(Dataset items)

◇ ◇ ◇ ◇ ◇

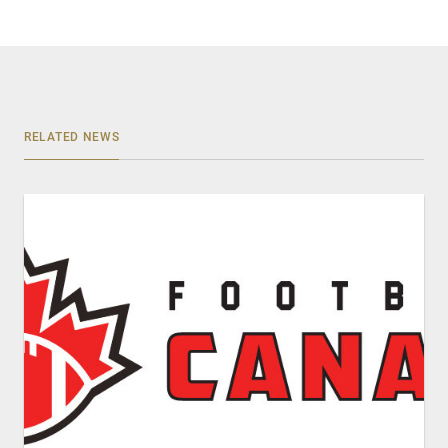
RELATED NEWS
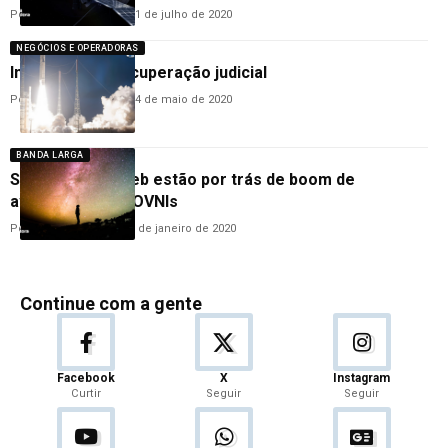
Por
Hemerson Brandão
31 de julho de 2020
NEGÓCIOS E OPERADORAS
Intelsat pede recuperação judicial
Por
Hemerson Brandão
14 de maio de 2020
BANDA LARGA
SpaceX e OneWeb estão por trás de boom de
avistamento de OVNIs
Por
Hemerson Brandão
6 de janeiro de 2020
Continue com a gente
Facebook
X
Instagram
Curtir
Seguir
Seguir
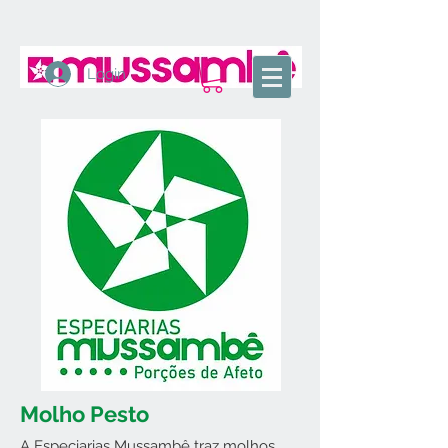
Login
Molho Pesto
A Especiarias Mussambê traz molhos,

◇ ◇ ◇ ◇ ◇

- _The task_:
Please copy every line of the listing above word for word, leaving out the pictures.

- _Solved problem_:
RELATED NEWS
Por
Hemerson Brandão
31 de julho de 2020
NEGÓCIOS E OPERADORAS
Intelsat pede recuperação judicial
Por
Hemerson Brandão
14 de maio de 2020
BANDA LARGA
SpaceX e OneWeb estão por trás de boom de
avistamento de OVNIs
Por
Hemerson Brandão
6 de janeiro de 2020
Continue com a gente
Facebook
X
Instagram
Curtir
Seguir
Seguir
Login
Molho Pesto
A Especiarias Mussambê traz molhos,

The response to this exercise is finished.